- **TAREAS A REALIZAR**:
• A. Actualice el texto sobre Almirón reproduciendo todo lo que va desde "Gil Calvo llegó" hasta "sufrido una recaída.", con "garaje" sustituido por "patio".
• B. Traduzca al inglés la siguiente oración del texto sobre Almirón: "Según algunos vecinos, nadie había visto salir a Almirón."
• C. Enumere todas las personas que se nombran en el texto sobre Almirón.

La salud de Almirón es precaria desde que sufrió una embolia, hace unos años. Los vecinos del 10 de la calle Jesús, en el pueblo valenciano de Torrent, contaron que los Almirón se mudaron al tranquilo y modesto lugar hace cinco años, provenientes de Madrid. “Mi marido está en el hospital por culpa de ustedes –fue el grito de Gil Calvo–, después de las barbaridades y mentiras que publicó El Mundo. Y no se moleste en buscarlo en un hospital público porque lo internamos en una clínica privada, para que la prensa no lo pueda localizar.” A su lado, un inmenso perro pastor alemán se ponía cada vez más nervioso, y los dos policías más incómodos.

Según algunos vecinos, nadie había visto salir a Almirón. Isabel Serrano, una vecina que se jactó de ser amiga, dijo que “son gente muy buena. A veces hasta me cuidan a mis hijos cuando yo no estoy. Yo le hago dibujos para que él luego los coloree, porque tiene muy mermadas sus facultades mentales y le han dicho que necesita ejercitarse de vez en cuando”. Isabel recuerda que Almirón y su mujer le contaron que él había sido comisario en Argentina y que alguna vez le mostraron fotos de él “con personas muy famosas de allá y de aquí también, porque como usted sabrá el señor fue guardaespaldas de Manuel Fraga Iribarne y hasta ayudó a formar a los que después fueron custodios de Felipe González”.

Gil Calvo llegó a su casa, entró directo al garaje, llamó a la policía y sólo entonces bajó a hablar con Página/12. “Haga correr el rumor entre sus colegas de que no voy a recibir a nadie y de que llamaré a la policía cada vez que los vea dando vueltas alrededor de mi casa –amenazó–. Nosotros tenemos grabaciones, documentos, que protegen a mi marido. Nadie nos podrá hacer nada, porque mi esposo es inocente. Es pura basura eso que dice la prensa.” Por último, confirmó las versiones de que su marido había sufrido una recaída.

- **ÍTEMS PROPORCIONADOS**:

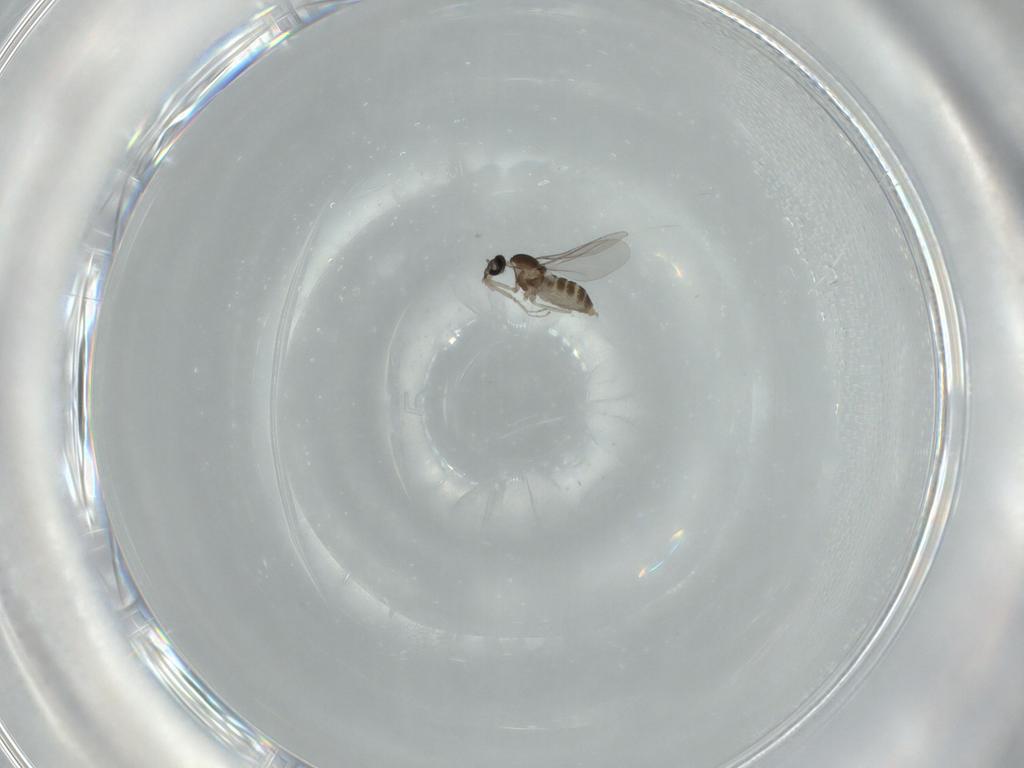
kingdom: Animalia
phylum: Arthropoda
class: Insecta
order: Diptera
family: Cecidomyiidae
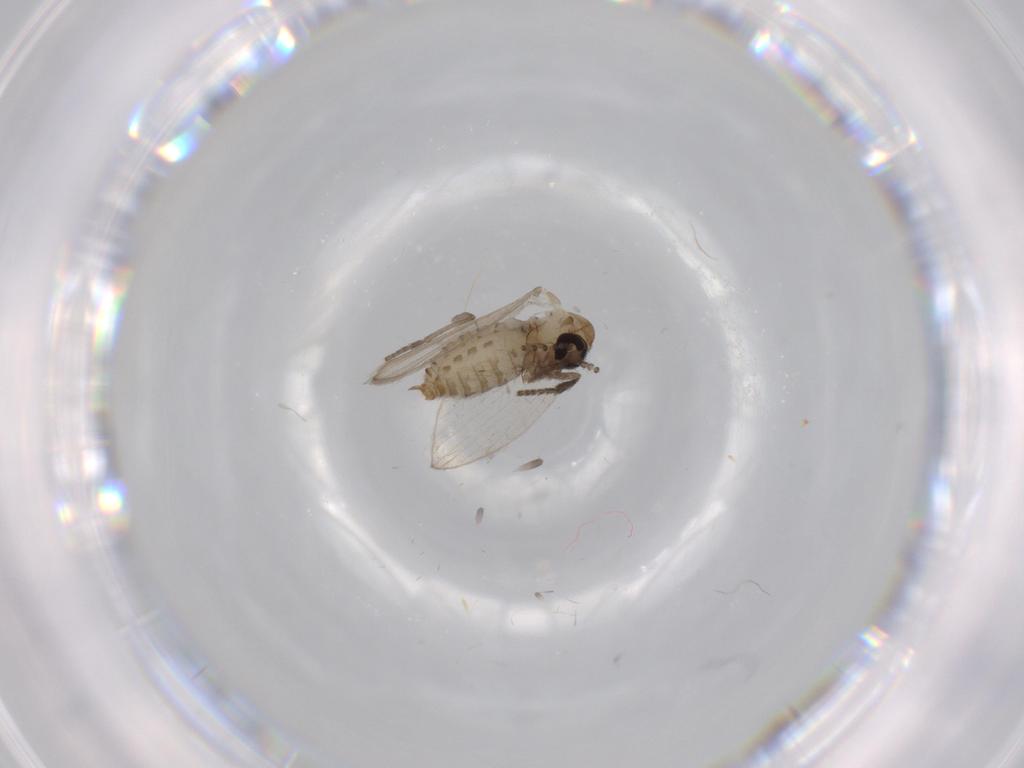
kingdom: Animalia
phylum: Arthropoda
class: Insecta
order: Diptera
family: Psychodidae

- **RESPUESTAS**:
• A.
Gil Calvo llegó a su casa, entró directo al patio, llamó a la policía y sólo entonces bajó a hablar con Página/12. “Haga correr el rumor entre sus colegas de que no voy a recibir a nadie y de que llamaré a la policía cada vez que los vea dando vueltas alrededor de mi casa –amenazó–. Nosotros tenemos grabaciones, documentos, que protegen a mi marido. Nadie nos podrá hacer nada, porque mi esposo es inocente. Es pura basura eso que dice la prensa.” Por último, confirmó las versiones de que su marido había sufrido una recaída.

• B. According to some neighbors, no one had seen Almirón go out.

• C.
Almirón
Gil Calvo
Isabel Serrano
Manuel Fraga Iribarne
Felipe González